Bone Abstracts

Up to half of women treated with an aromatase inhibitor (AI) for breast cancer develop muscle weakness, bone loss, and joint pain. Moreover, an elevated state of osteoclastic bone resorption has been shown to prime the bone microenvironment in ways that accelerate metastatic growth. We hypothesized that AI-induced bone loss could increase breast cancer progression in bone and exacerbate muscle weakness associated with bone metastases. Four-week female athymic nude mice underwent ovariectomy (OVX) or sham surgery and were treated with vehicle or AI (letrozole; 10 μg/day) ±bisphosphonate (zoledronic acid, ZA; 0.1 μg 3×/week; n=20/group). At week three, bone volume was reduced in OVX-AI mice (−67%, P<0.0001) and increased in OVX-AI-ZA mice (304%, P<0.0001) relative to sham-vehicle. Mice were then inoculated with 100,000 MDA-MB-231 human breast cancer cells into the left cardiac ventricle and followed for cancer progression. Since MDA-MB-231 cells are ER-negative, effects of estrogen deprivation on the tumor can be attributed to changes in the microenvironment. Five weeks after inoculation, osteolytic lesion area by X-ray was increased in OVX-AI mice (14.8 vs 7.1 mm², P<0.05) and reduced in OVX-AI-ZA mice (3.1 vs 7.1 mm² P<0.05) relative to sham-vehicle. Tumor burden in bone was increased in OVX-AI mice relative to sham-vehicle (11.6 vs 6.2 mm², P<0.05) and relative to OVX-AI-ZA mice (6.6 mm², P<0.05).
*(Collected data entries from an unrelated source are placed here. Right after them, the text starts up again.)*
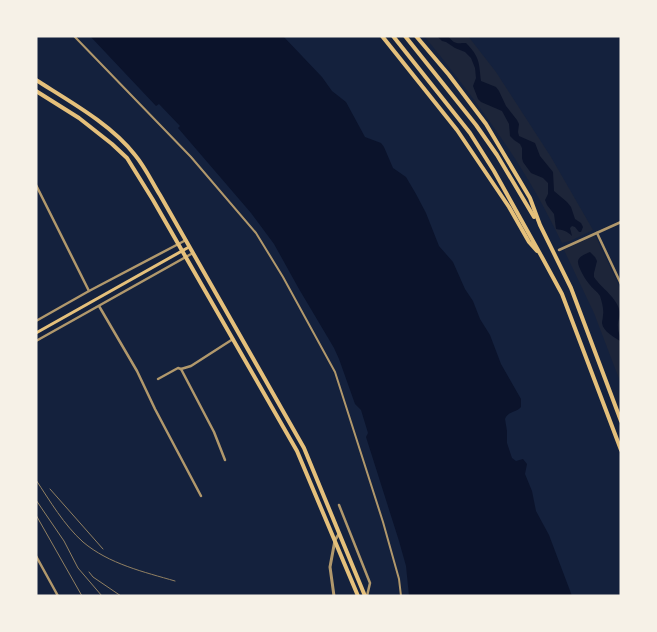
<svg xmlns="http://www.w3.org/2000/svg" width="657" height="632" viewBox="0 0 657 632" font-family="'Roboto Serif',serif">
<rect width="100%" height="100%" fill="#14213d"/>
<g fill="#1d2539">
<path d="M 424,36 L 468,36 L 496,72 L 551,157 L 593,230 L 570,241 L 562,243 C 554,227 546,211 537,195 C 505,139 465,86 424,36 Z"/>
<path d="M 595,235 L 621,290 L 621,384 L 594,313 L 564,250 Z"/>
</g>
<g fill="#0b132b">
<path d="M 90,36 L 283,36 L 322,77 L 332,91 L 346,102 L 365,137 L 381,143 L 384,147 L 393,168 L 406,177 L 416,194 L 426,213 L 439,246 L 453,262 L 465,289 L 473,301 L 480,319 L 490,335 L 501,364 L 521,399 L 521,407 C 516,413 508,411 505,419 L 507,431 L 507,443 L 512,458 L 516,461 L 523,459 L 527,464 L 525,474 L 532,491 L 536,511 L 549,535 L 572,596 L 409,596 L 406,566 L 399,541 L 366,437 L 368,433 L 361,410 L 355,404 L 339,359 L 334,348 L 299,289 L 274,244 L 251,213 L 178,128 L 180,126 L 159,104 L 156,106 Z"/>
<path d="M 437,36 L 448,36 C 455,45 457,43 466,43 C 480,57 479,63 481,81 L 496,87 L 499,91 L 506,106 L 517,120 L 519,124 L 518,132 L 519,136 L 535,143 L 540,156 L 553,172 L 554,191 L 567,202 L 571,207 L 575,219 L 581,223 L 583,227 L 581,232 L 579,232 L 575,227 L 572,226 L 570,228 L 572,236 C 567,231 563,230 556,229 L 554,214 L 547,205 L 545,200 L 548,194 L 548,183 L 543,178 L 531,173 L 523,162 L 522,158 L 522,148 L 520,144 L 514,140 L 510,136 L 509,124 L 502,111 L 481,102 L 478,99 L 473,86 L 476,78 L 475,68 L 471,58 L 465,52 L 455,48 L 446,42 L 442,41 Z"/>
<path d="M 590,252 L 595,257 L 597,261 L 594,273 L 594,277 C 602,289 617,297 620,312 C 621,317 617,320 618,327 C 618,333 621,336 621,342 C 615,337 603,332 602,323 C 602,322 603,317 603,315 C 604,310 602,302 600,296 C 597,291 593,289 590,285 C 586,281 577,266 578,261 C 579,256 586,254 590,252 Z"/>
</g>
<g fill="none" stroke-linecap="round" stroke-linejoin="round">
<path stroke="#b1986c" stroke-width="2" d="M 74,36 L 191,157 L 256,233 L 283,277 L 335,372 L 383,522 L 399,579 L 401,596"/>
<g stroke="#b1986c" stroke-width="2.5">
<path d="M 36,185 L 89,291"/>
<path d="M 597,233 L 621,284"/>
<path d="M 559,250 L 621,222"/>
<path d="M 99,306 L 137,371 L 155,409 L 201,496"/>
<path d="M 36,321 L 89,291 L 186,240"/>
<path d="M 36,341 L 193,253"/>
<path d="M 158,379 L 178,368 L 181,369"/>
<path d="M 225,460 L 214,432 L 181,369 L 191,366 L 233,339"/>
<path d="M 339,505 L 370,583 L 367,596"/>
<path d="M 36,556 L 58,596"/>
</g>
<path stroke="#b1986c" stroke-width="3" d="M 334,596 L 330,567 L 335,540 L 339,534"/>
<path stroke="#e5c07b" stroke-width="3" d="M 36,333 L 189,247"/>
<g stroke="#e5c07b" stroke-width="4">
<path d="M 382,36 L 457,130 L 509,207 L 529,242 L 537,251"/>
<path d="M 393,36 L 470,133 L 494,171 L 543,259 L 562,294 L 621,450"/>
<path d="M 405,36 L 476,125 L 497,155 L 534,217"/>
<path d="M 416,36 L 449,75 L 486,124 L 530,198 L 540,225 L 571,288 L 621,421"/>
</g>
<g stroke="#e5c07b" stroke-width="4">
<path d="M 36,80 C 69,101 111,124 135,155 C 145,167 152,182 160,195 L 304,448 L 365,596"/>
<path d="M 36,91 L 79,118 L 112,144 L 127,158 L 153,200 L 297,451 L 358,596"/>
</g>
<g stroke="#918062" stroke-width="1">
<path d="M 36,480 C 50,501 64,525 83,542 C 109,564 144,572 175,581"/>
<path d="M 50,489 L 103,549"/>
<path d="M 36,500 L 64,541 L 78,568 L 102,596"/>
<path d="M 36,515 L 82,596"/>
<path d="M 89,572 L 93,577 L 121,596"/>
</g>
</g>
<rect width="657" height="632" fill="none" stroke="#f6f1e7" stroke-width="75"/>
</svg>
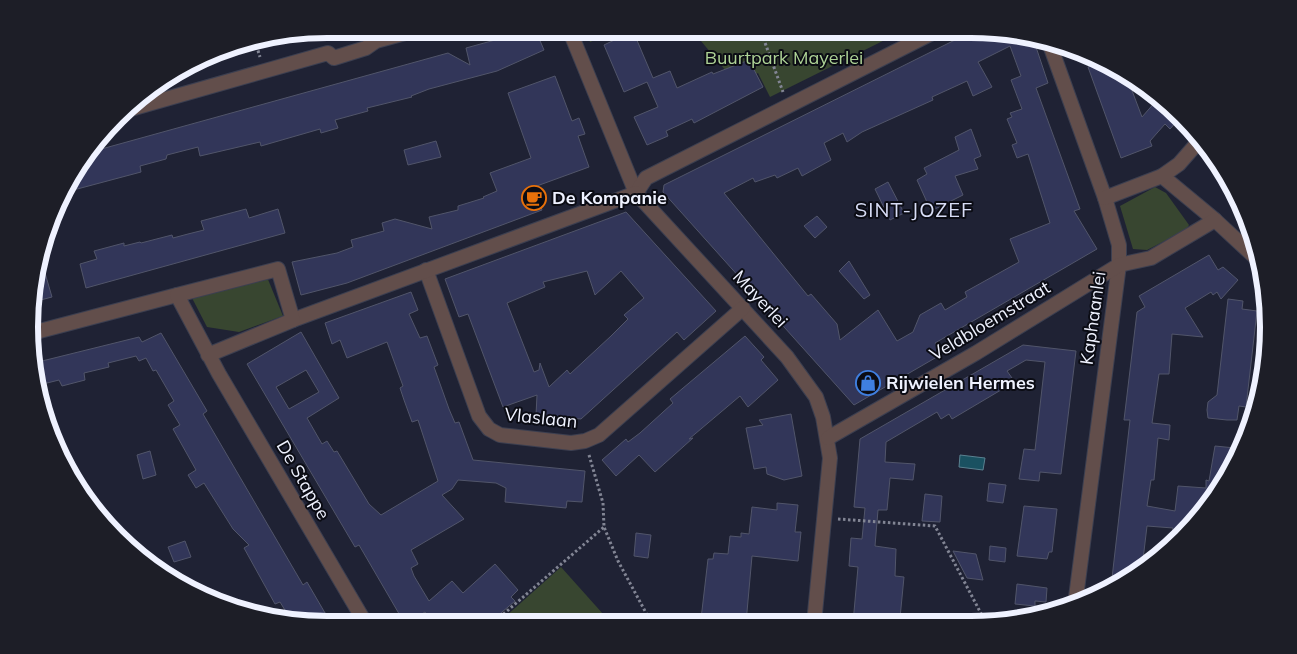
<svg xmlns="http://www.w3.org/2000/svg" width="1297" height="654" font-family="Mulish,sans-serif">
<rect width="100%" height="100%" fill="#1f2234"/>
<g fill="#384630">
<path d="M585,29h38l-33,13z"/>
<path d="M691,29h216l-137,68 -12,-24 -22,10z"/>
<path d="M1155,187l11,6 23,32 -3,5 -39,20 -14,-1 -13,-43z"/>
<path d="M267,277l16,39 -44,16 -32,-5 -16,-31z"/>
<path d="M561,567l51,57h-115z"/>
</g>
<path fill="#1a5161" stroke="#5a8190" d="M960,455l25,3 -2,12 -24,-3z"/>
<g fill="#323659" stroke="#51556a" fill-rule="evenodd">
<path d="M535,29l9,21 -47,21 -68,18 -18,7 1,1 -45,11 1,3 -33,9 3,8 -17,5 -1,-4 -59,17 -1,-4 -60,14 -2,-9 -31,8 -1,4 -26,7 1,6 -75,20 13,-30 8,-9 361,-100 22,12 -4,-17z"/>
<path d="M977,29h12l45,12 14,42 -12,5 44,121 -6,2 23,38 -162,94 7,11 -88,51 -191,-213 1,-7zM1010,46l11,30 -10,4 11,29 -12,4 2,4 -5,2 10,24 -5,2 5,13 11,-4 22,69 -40,16 9,23 -54,30 2,5 -22,13 -4,-7 -21,12 -7,17 -16,9 -19,-31 -38,30 -3,-16 -26,-30 -3,2 -84,-103 29,-15 2,4 20,-7 2,3 21,-10 4,8 29,-16 -7,-17 19,-10 4,9 15,-10 71,-32 -1,-3 35,-16 6,15 19,-9 -14,-25z"/>
<path d="M633,31l20,47 17,-7 7,17 35,-16 1,2 36,-14 14,27 -69,36 -2,-4 -26,12 2,5 -21,9 -13,-28 24,-10 -11,-25 -23,10 -20,-47z"/>
<path d="M1104,61l24,19 14,37 14,-16 23,18 -9,10 -5,-5 -15,17 2,5 -31,12 -33,-91z"/>
<path d="M555,76l17,45 7,-3 6,16 -7,2 11,31 -55,20 8,23 -195,73 -46,12 -9,-33 45,-9 16,-6 -2,-7 33,-9 -2,-8 13,-4 37,10 -3,-12 29,-7v-4l26,-8 -1,-1 14,-6 -7,-18 41,-15 -23,-65z"/>
<path d="M971,129l10,27 -7,3 4,10 -23,7 8,19 -32,16 -14,-31 10,-6 -3,-6 35,-18 -4,-13z"/>
<path d="M436,141l5,16 -33,8 -4,-15z"/>
<path d="M888,182l16,31 -14,7 -15,-31z"/>
<path d="M246,209l3,9 29,-9 7,24 -199,55 -6,-24 17,-5 -3,-8 30,-8v3l16,-4 1,1 31,-8 1,3 15,-4 16,-4 -3,-9z"/>
<path d="M626,212l90,99 -32,29 -7,-8 -96,87 -45,-4 1,-20 -34,12 -35,-93 -9,3 -14,-38zM587,271l8,24 26,-24 23,27 -20,17 4,4 -17,17 -41,38 -3,-4 -18,17 -9,-24 -1,7 -5,2 -27,-69 38,-16 -2,-5z"/>
<path d="M817,216l10,11 -12,11 -11,-12z"/>
<path d="M1209,255l9,15 5,-3 15,13 -17,19 -4,-7 -4,3 -2,-3 -26,16 18,29 -31,-3 -3,40h-10l-7,49 18,2 -1,15 -11,-2 -4,42h-3l-4,26 28,5 3,-25 28,2v-8l3,1 6,-35 20,2 -1,8h4v3l-32,50 -35,35 2,-16 -26,-2 -5,42 -31,19 19,-167h-6l13,-108 8,-5 -6,-11z"/>
<path d="M849,261l21,34 -6,4 -25,-28z"/>
<path d="M45,273l7,24 -19,5 1,-26z"/>
<path d="M411,292l7,18 -9,4 11,24 7,-2 11,29 -4,2 15,42 6,14 4,-1 14,38 112,11 -3,31 -15,-1 -1,7 -61,-6 1,-14 -10,-5 -38,-3 -6,9 -10,6 22,24 -53,31 7,14 -7,4 3,8 15,25 23,-20 11,12 32,-29 23,26 -7,7 4,4 -27,23h-54l-9,-12 -20,12 -46,-79 -4,2 -108,-183 54,-32 38,66 -32,20 15,26 5,-3 7,11 3,-1 32,53 12,11 57,-34 -20,-61 -6,2 -8,-22 -4,-12 3,-2 -16,-44 -40,16 -7,-18 -8,4 -7,-21zM306,370l13,22 -30,17 -13,-22z"/>
<path d="M1228,299l15,2 -1,8 15,2 -11,96 -7,-1 -2,14h-10l-19,-2 -1,-8 1,-8 9,-7z"/>
<path d="M161,333l46,78 -4,3 100,171 4,-3 25,43h-24l-17,-5 -11,-18 -5,2 -31,-56 5,-3 -16,-16 -29,-46 -8,5 -8,-13 8,-5 -23,-41 7,-4 -12,-20 6,-4 -18,-31 -3,1 -7,-13 -7,3 -3,-5 -28,7 1,4 -25,6 1,7 -23,6 -3,-6 -16,4 -5,-22 101,-25 3,5z"/>
<path d="M745,336l19,21 -3,3 17,20 -30,27 -8,-11 -51,43 4,-1 -38,34 -16,-17 -23,21 -14,-16 24,-21 2,3 12,-9 33,-30 -3,-4z"/>
<path d="M1023,345l53,6 -15,123 -21,-2 -1,9 -20,-2 5,-30 11,1 10,-88 -19,-2 -19,11 5,7 -9,4 3,5 -54,32 -3,-5 -8,5 -4,-7 -51,30 -1,20 30,2 -2,16 -23,-2 -3,32h-9l-3,36 21,3 -1,27 9,1 -4,41 -25,-2v7h-22l5,-56 -9,-1 2,-28 11,1 3,-31 -11,-1 6,-68z"/>
<path d="M791,414l11,62 -18,4 -17,-6 -1,-7 -12,2 -8,-41 17,-3 -4,-5z"/>
<path d="M150,451l6,24 -13,4 -6,-24z"/>
<path d="M989,483l17,2 -3,18 -16,-2z"/>
<path d="M925,494l17,2 -2,26 -18,-1z"/>
<path d="M777,503l21,2 -3,27h6l-3,29 -46,-5 -6,67 -37,1 1,-4 -9,-1 7,-60h5l1,-6 14,1 2,-18 11,1v-4l8,1 3,-27 25,3z"/>
<path d="M1024,506l33,3 -5,43h-3l-2,7 -30,-3z"/>
<path d="M636,533l15,2 -3,23 -14,-2z"/>
<path d="M185,541l6,16 -17,5 -6,-15z"/>
<path d="M990,546l16,2 -1,14 -16,-2z"/>
<path d="M953,551l23,3 7,26 -16,-2z"/>
<path d="M1017,584l30,4 -1,14 -11,-1v5l-20,-2z"/>
</g>
<g fill="none" stroke-linecap="round" stroke-linejoin="round">
<defs>
<g id="minor">
<path d="M569,29l67,164 151,164 29,40 7,20 7,41 -16,165"/>
<path d="M1050,45l55,153 14,47v20l-44,340"/>
<path d="M127,110l201,-57 6,5 32,-10 10,-7 44,-12"/>
<path d="M1162,176l53,44"/>
<path d="M636,193l10,-15 294,-149"/>
<path d="M1105,198l57,-22 17,-12 21,-24"/>
<path d="M426,270l53,146 10,13 11,6 71,8 14,-2 14,-6 144,-127"/>
<path d="M293,320l343,-127"/>
<path d="M32,333l145,-38"/>
<path d="M208,355l85,-35 -15,-51 -101,26 42,79 147,250"/>
<path d="M828,438l148,-85 143,-88 32,-7 64,-38 41,38"/>
</g>
</defs>
<use href="#minor" stroke="#3c3f50" stroke-width="16"/>
<g stroke="#828594" stroke-width="3" stroke-dasharray="2.5 2.5" stroke-linecap="butt">
<path d="M760,29l23,63"/>
<path d="M255,41l5,16"/>
<path d="M589,455l14,48 1,24 14,34 34,63"/>
<path d="M838,519l97,7 51,97"/>
<path d="M492,624l112,-97"/>
</g>
<use href="#minor" stroke="#624e4b" stroke-width="14"/>
</g>
<defs>
<symbol id="cafe-ring" viewBox="-11 -11 22 22"><circle r="9.5" fill="#0b0c14" stroke="#e8710a" stroke-width="1.5"/><path d="M-5.5-4.5H6V0H3Q3 3.5 0 3.5H-2.5Q-5.5 3.5-5.5 0ZM3-3.2v2h1.7v-2ZM-6 4.5H4V6H-6Z" fill="#e8710a"/></symbol>
<symbol id="shop-ring" viewBox="-11 -11 22 22"><circle r="9.5" fill="#0b0c14" stroke="#3f7fe0" stroke-width="1.5"/><path d="M-5-2.5h2.3a2.7 3.5 0 0 1 5.4 0H5L5.5 6h-11ZM-1.5-2.5h3a1.5 2.3 0 0 0-3 0Z" fill="#3f7fe0"/></symbol>
</defs>
<g fill-rule="evenodd">
<use href="#cafe-ring" x="520" y="184" width="28" height="28"/>
<use href="#shop-ring" x="854" y="369" width="28" height="28"/>
</g>
<g text-anchor="middle" stroke-width="4" stroke-linejoin="round" paint-order="stroke">
<g font-size="18" fill="#aed396" stroke="#0b0c14">
<text x="784" y="64">Buurtpark Mayerlei</text>
</g>
<g font-size="18" font-weight="bold" fill="#eff2ff" stroke="#0b0c14" text-anchor="start">
<text x="552" y="204">De Kompanie</text>
<text x="886" y="389">Rijwielen Hermes</text>
</g>
<g font-size="18" fill="#eff2ff" stroke="#0b0c14">
<text transform="translate(760 299) rotate(47)" y="6">Mayerlei</text>
<text transform="translate(1093 318) rotate(-82)" y="6">Kaphaanlei</text>
<text transform="translate(990 321) rotate(-31)" y="6">Veldbloemstraat</text>
<text transform="translate(541 418) rotate(6)" y="6">Vlaslaan</text>
<text transform="translate(303 480) rotate(60)" y="6">De Stappe</text>
</g>
<g font-size="20" letter-spacing="1" fill="#d8ddf6" stroke="#0b0c14">
<text x="914" y="217">SINT-JOZEF</text>
</g>
</g>
<path d="M0 0H1297V654H0ZM327 38H971A289 289 0 0 1 1260 327V327A289 289 0 0 1 971 616H327A289 289 0 0 1 38 327V327A289 289 0 0 1 327 38Z" fill="#1d1e27" fill-rule="evenodd"/>
<path fill="none" stroke="#eff2ff" stroke-width="6" d="M327 38H971A289 289 0 0 1 1260 327V327A289 289 0 0 1 971 616H327A289 289 0 0 1 38 327V327A289 289 0 0 1 327 38Z"/>
</svg>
Finally, muscle-specific force of the extensor digitorum longus was reduced in OVX-AI mice relative to sham-vehicle (399 vs 451 kN/m², P<0.05), and unchanged in OVX-AI-ZA (436 kN/m², P=ns). In summary, prevention of AI-induced osteoclastic bone resorption attenuated the development of breast cancer bone metastases and improved muscle function in mice. These findings highlight the bone microenvironment as a powerful modulator of tumor growth locally and muscle function systemically. Further studies are necessary to determine the relative contribution of estrogen deficiency, bone loss, and direct AI toxicities to impaired muscle function in this model.